# Assignment:
Substitute "Abu Dhabi" for every "Dubai" in the part that opens with the line containing "Thursday, February 5, 2026 - 8:04am" and closes with the line containing "Matson Building Materials", and give back only those lines, with nothing else changed and the pictures left out.

───── Input records

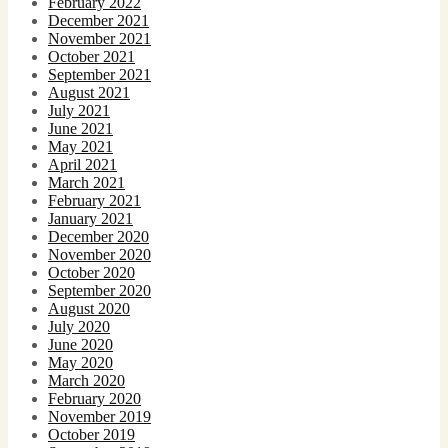
February 2022
December 2021
November 2021
October 2021
September 2021
August 2021
July 2021
June 2021
May 2021
April 2021
March 2021
February 2021
January 2021
December 2020
November 2020
October 2020
September 2020
August 2020
July 2020
June 2020
May 2020
March 2020
February 2020
November 2019
October 2019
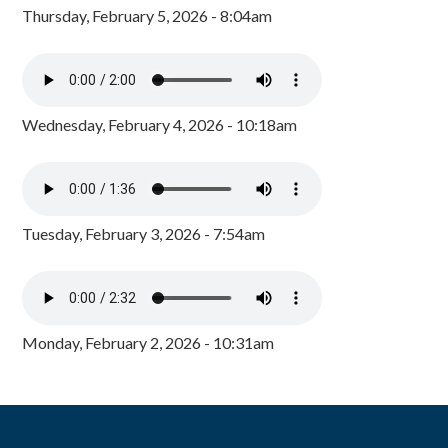
Thursday, February 5, 2026 - 8:04am
Wednesday, February 4, 2026 - 10:18am
Tuesday, February 3, 2026 - 7:54am
Monday, February 2, 2026 - 10:31am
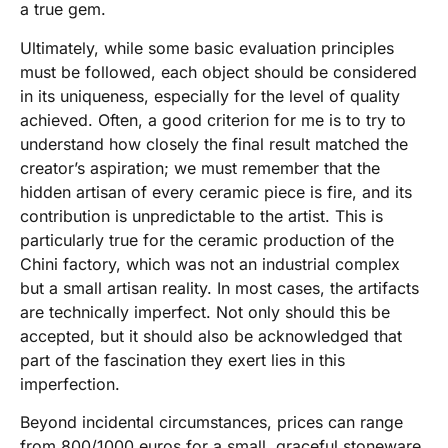
a true gem.
Ultimately, while some basic evaluation principles
must be followed, each object should be considered
in its uniqueness, especially for the level of quality
achieved. Often, a good criterion for me is to try to
understand how closely the final result matched the
creator’s aspiration; we must remember that the
hidden artisan of every ceramic piece is fire, and its
contribution is unpredictable to the artist. This is
particularly true for the ceramic production of the
Chini factory, which was not an industrial complex
but a small artisan reality. In most cases, the artifacts
are technically imperfect. Not only should this be
accepted, but it should also be acknowledged that
part of the fascination they exert lies in this
imperfection.
Beyond incidental circumstances, prices can range
from 800/1000 euros for a small, graceful stoneware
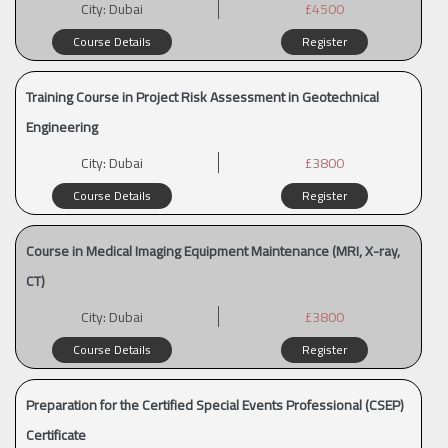
City:
Dubai
£4500
Course Details
Register
Training Course in Project Risk Assessment in Geotechnical
Engineering
City:
Dubai
£3800
Course Details
Register
Course in Medical Imaging Equipment Maintenance (MRI, X-ray,
CT)
City:
Dubai
£3800
Course Details
Register
Preparation for the Certified Special Events Professional (CSEP)
Certificate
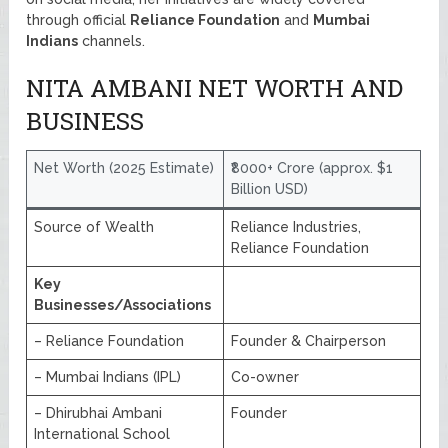
through official
Reliance Foundation
and
Mumbai
Indians
channels.
NITA AMBANI NET WORTH AND
BUSINESS
Net Worth (2025 Estimate)
₹8000+ Crore (approx. $1
Billion USD)
Source of Wealth
Reliance Industries,
Reliance Foundation
Key
Businesses/Associations
– Reliance Foundation
Founder & Chairperson
– Mumbai Indians (IPL)
Co-owner
– Dhirubhai Ambani
Founder
International School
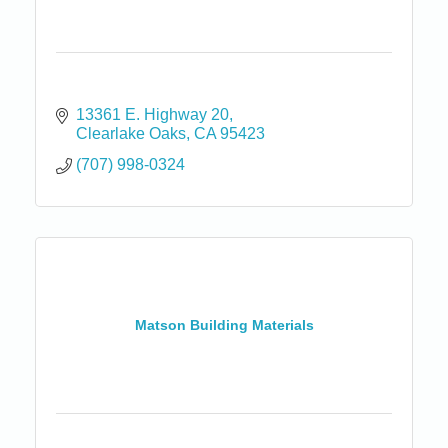
13361 E. Highway 20
Clearlake Oaks
CA
95423
(707) 998-0324
Matson Building Materials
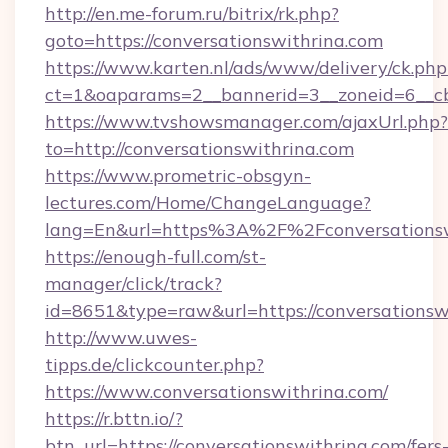
http://en.me-forum.ru/bitrix/rk.php?
goto=https://conversationswithrina.com
https://www.karten.nl/ads/www/delivery/ck.php
ct=1&oaparams=2__bannerid=3__zoneid=6__cb
https://www.tvshowsmanager.com/ajaxUrl.php?
to=http://conversationswithrina.com
https://www.prometric-obsgyn-
lectures.com/Home/ChangeLanguage?
lang=En&url=https%3A%2F%2Fconversationsw
https://enough-full.com/st-
manager/click/track?
id=8651&type=raw&url=https://conversationsw
http://www.uwes-
tipps.de/clickcounter.php?
https://www.conversationswithrina.com/
https://r.bttn.io/?
btn_url=https://conversationswithrina.com/fers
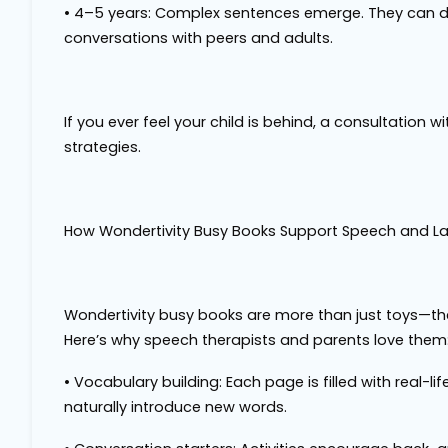
•
4–5 years
: Complex sentences emerge. They can d
conversations with peers and adults.
If you ever feel your child is behind, a consultatio
strategies.
How Wondertivity Busy Books Support Speech and 
Wondertivity busy books are more than just toys—the
Here’s why speech therapists and parents love them
•
Vocabulary building
: Each page is filled with real-
naturally introduce new words.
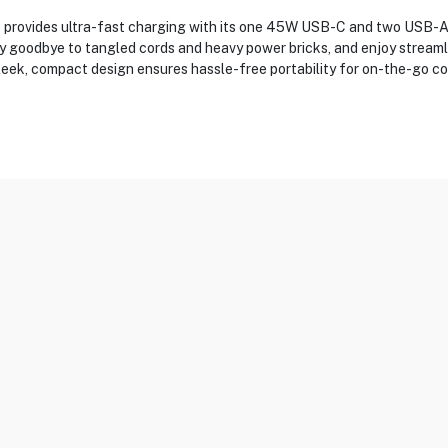
rovides ultra-fast charging with its one 45W USB-C and two USB-A p
Say goodbye to tangled cords and heavy power bricks, and enjoy strea
leek, compact design ensures hassle-free portability for on-the-go c
8A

──────────

# Written solution:
Thursday, February 5, 2026 - 8:04am
Wednesday, February 4, 2026 - 10:18am
Tuesday, February 3, 2026 - 7:54am
Monday, February 2, 2026 - 10:31am
a true gem.
Ultimately, while some basic evaluation principles
must be followed, each object should be considered
in its uniqueness, especially for the level of quality
achieved. Often, a good criterion for me is to try to
understand how closely the final result matched the
creator’s aspiration; we must remember that the
hidden artisan of every ceramic piece is fire, and its
contribution is unpredictable to the artist. This is
particularly true for the ceramic production of the
Chini factory, which was not an industrial complex
but a small artisan reality. In most cases, the artifacts
are technically imperfect. Not only should this be
accepted, but it should also be acknowledged that
part of the fascination they exert lies in this
imperfection.
Beyond incidental circumstances, prices can range
from 800/1000 euros for a small, graceful stoneware
City:
Abu Dhabi
£4500
Course Details
Register
Training Course in Project Risk Assessment in Geotechnical
Engineering
City:
Abu Dhabi
£3800
Course Details
Register
Course in Medical Imaging Equipment Maintenance (MRI, X-ray,
CT)
City:
Abu Dhabi
£3800
Course Details
Register
Preparation for the Certified Special Events Professional (CSEP)
Certificate
through official
Reliance Foundation
and
Mumbai
Indians
channels.
NITA AMBANI NET WORTH AND
BUSINESS
Net Worth (2025 Estimate)
₹8000+ Crore (approx. $1
Billion USD)
Source of Wealth
Reliance Industries,
Reliance Foundation
Key
Businesses/Associations
– Reliance Foundation
Founder & Chairperson
– Mumbai Indians (IPL)
Co-owner
– Dhirubhai Ambani
Founder
International School
13361 E. Highway 20
Clearlake Oaks
CA
95423
(707) 998-0324
Matson Building Materials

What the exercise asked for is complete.